Şimdi burada tekrar Şimşek’i, “fakir aile ziyareti”ni ve “locals”i hatırlayalım. Şimşek’in konuştuğu dilin küresel sermayenin dili olduğunu söyledik. Şimşek bir sınıf adına, o sınıfın çıkarları adına konuşuyor. Tüm o rasyonellik, nesnellik, ideolojiler üstülük iddialarının, tüm o teknokratik/bürokratik tavrın arkasında aslında bir ideoloji var: sermayenin ideolojisi. 

Şimşek’i, IMF ve Dünya Bankası bürokratlarını, holding profesörlerini, finansçıları içinde yaşadığımız Matrix’in “Ajan Smith”leri gibi düşünebilirsiniz. Amaçları küresel sermayenin ideolojisini insanlığa rasyonel, nesnel, bilimsel vs. diye pazarlamak ve böylece sermayenin bireyler, sınıflar, halklar, uluslar üzerindeki tahakkümünün, egemenliğinin devam etmesini sağlamak, köleleştirilmiş insanlığın köleliğini daha da perçinlemek. 

Peki bu kölelik halinden kurtulmak mümkün mü? Buradan yeniden kendi kaderinin efendisi, kendi hayatının egemeni olarak çıkmak mümkün mü? 

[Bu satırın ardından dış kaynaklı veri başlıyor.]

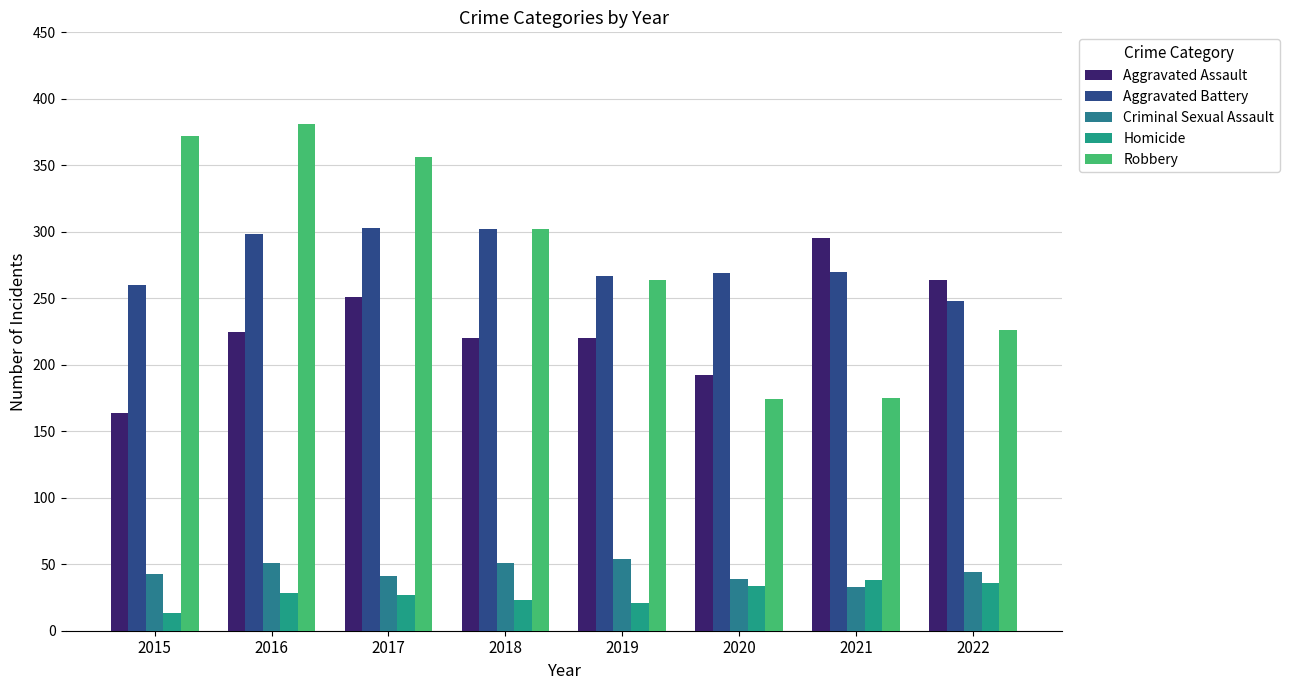

The value of Criminal Sexual Assault at 2018 is 30. True or false?

False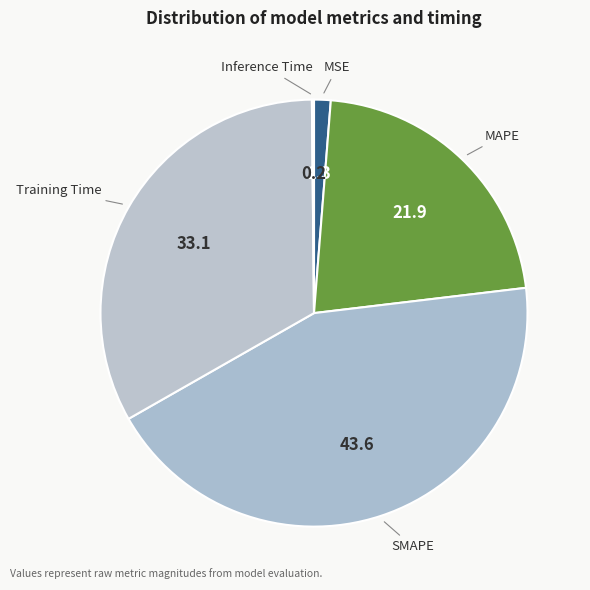

What is the largest slice in the pie chart?

SMAPE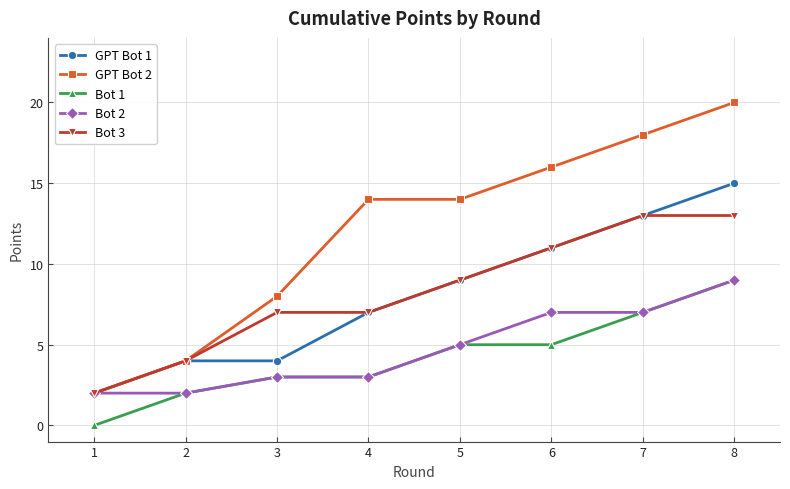

How many data points does each series have?

8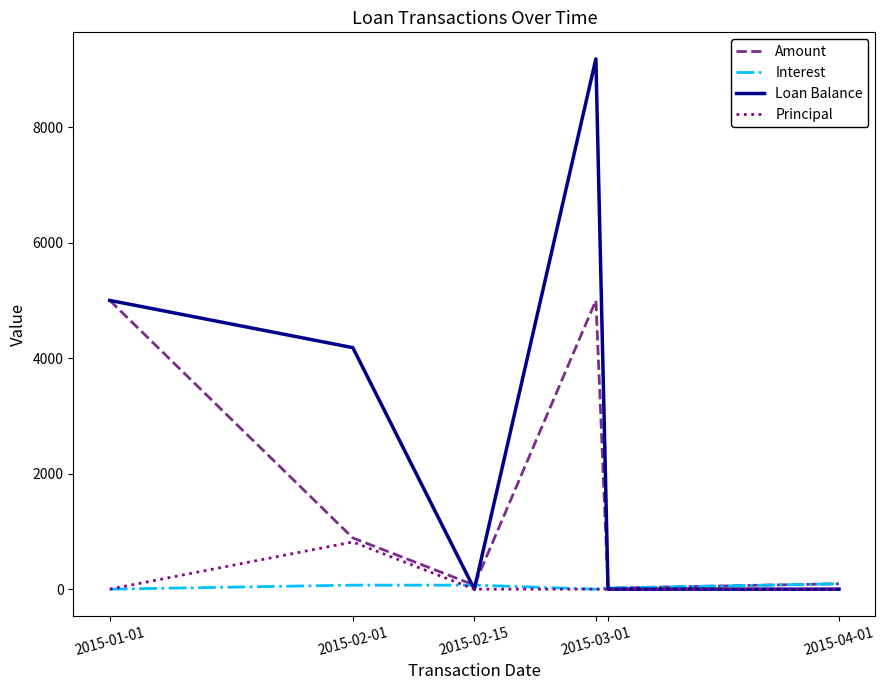

Which series has the largest total across all categories?

Loan Balance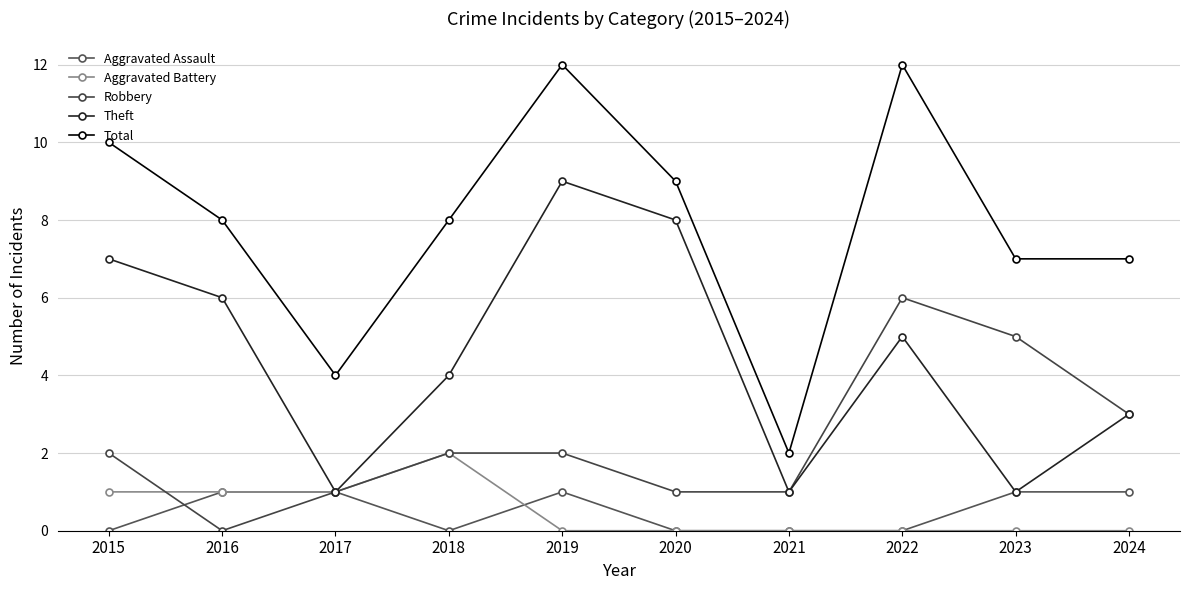

At which category is the sum across all series the highest?

2019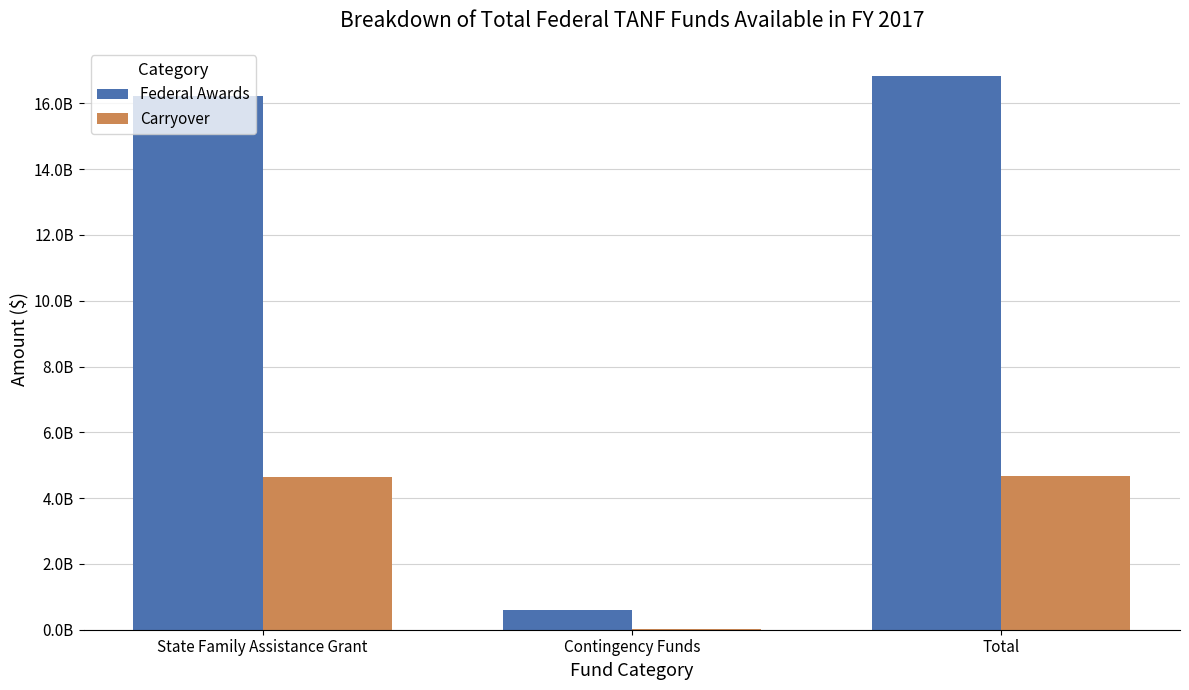

Reading left to right, list all the values displayed in this chart.

Federal Awards: 16238816914	608000000	16846816914
Carryover: 4648173777	28846206	4677019983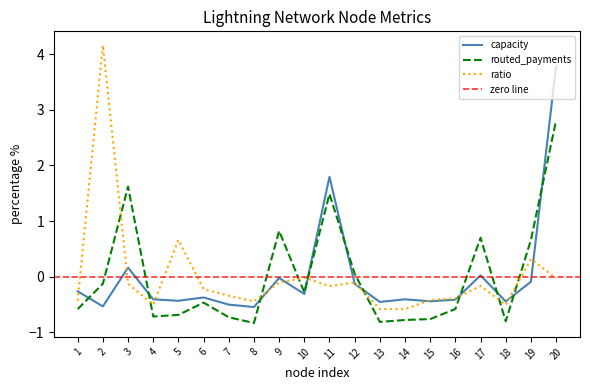

Is it true that routed_payments equals 0.7 at 19?

True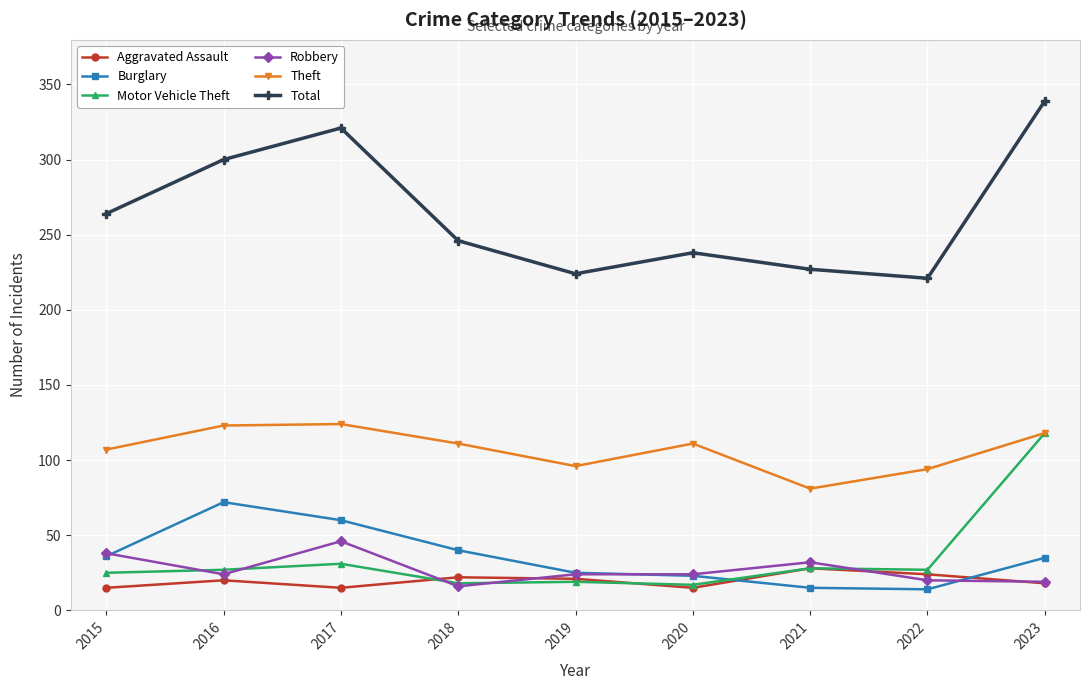

What is the difference between the highest and lowest values at 2019?

205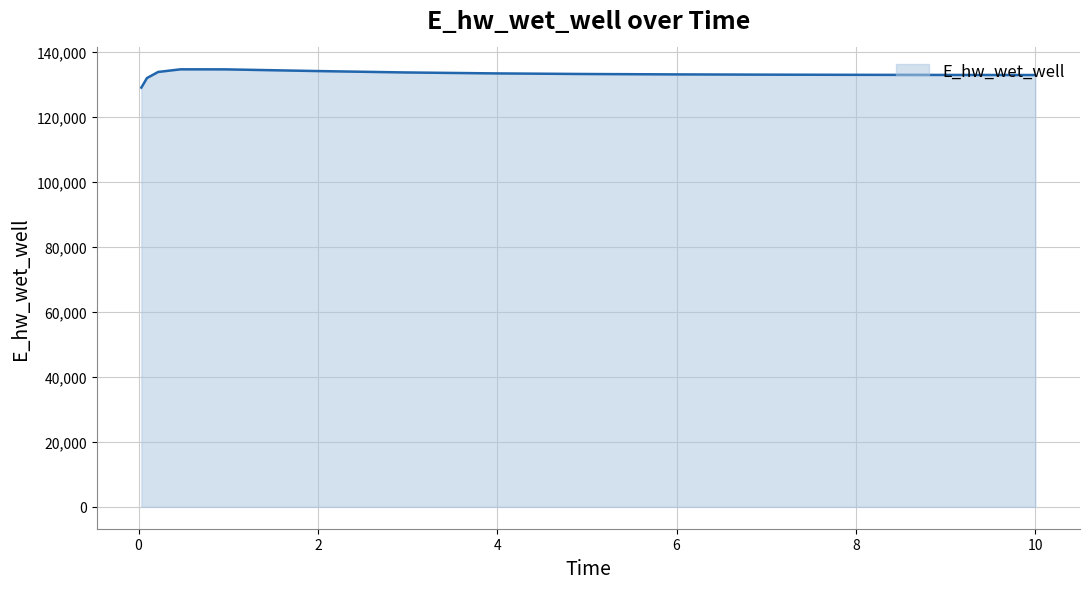

What is the average value?

133170.6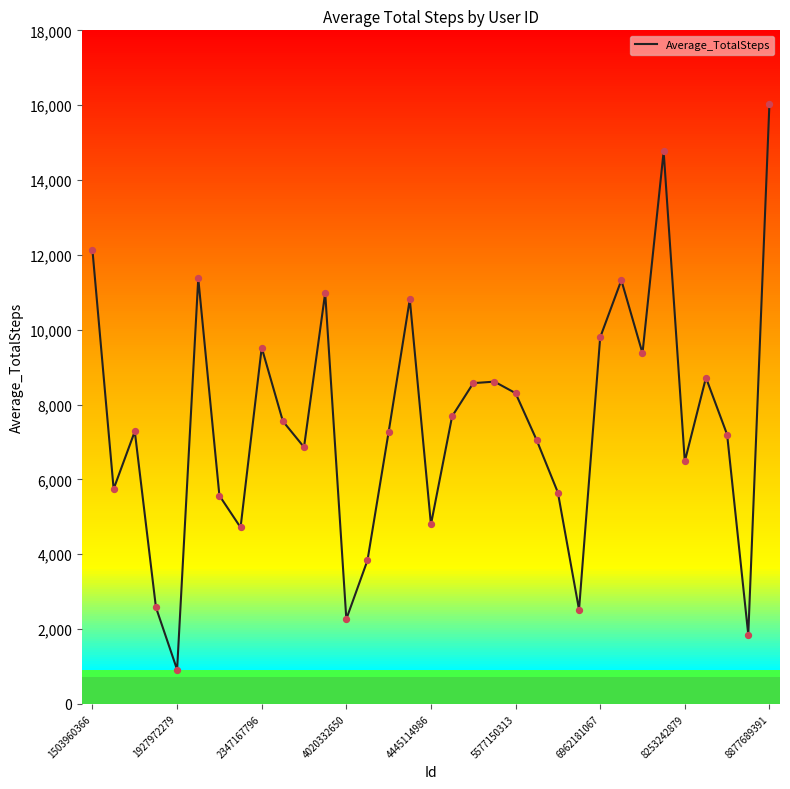

What is the maximum value shown in the chart?

16040.0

Elbette ki mümkün, bunun için ise bu kölelik halini yaratan maddi zemini, maddi ilişkileri ve somutluğu görmek gerekiyor. Bugün paranın, piyasanın ve sermayenin egemenliği insanın köleliğinin maddi zeminini oluşturuyor. Yani bir sınıfın egemenliği diğer sınıfın egemenliğinin gasp edilmesi, onun yaşamına paryalaşmış, köleleşmiş bir şekilde devam etmesini gerektiriyor.

O halde köleliğe itiraz, sermaye sınıfının egemenliği üzerine kurulu bu sisteme, kapitalizme itirazdan geçiyor. Ancak azınlığın üretim araçları üzerindeki mülkiyetinin ve sömürü ilişkilerinin ortadan kalktığı bir dünyada, ancak üretimin kâr etmek için değil tüm toplumun çıkarları adına gerçekleşmesi durumunda, ancak üretimin bu doğrultuda bir plan esasına dayanması durumunda insan kendi kaderinin efendisi, kendi biyolojik ve zihinsel egemenliğinin sahibi haline gelebilir. 

İnsan, kayıtsız şartsız egemenliğini ancak kendi yarattığı zenginliği yine kendi eliyle eşit ve adil bir şekilde bölüşecek bir dünyayı kurduğunda kazanabilir. 

Kölelikten kurtuluş, paranın saltanatından kurtuluştur.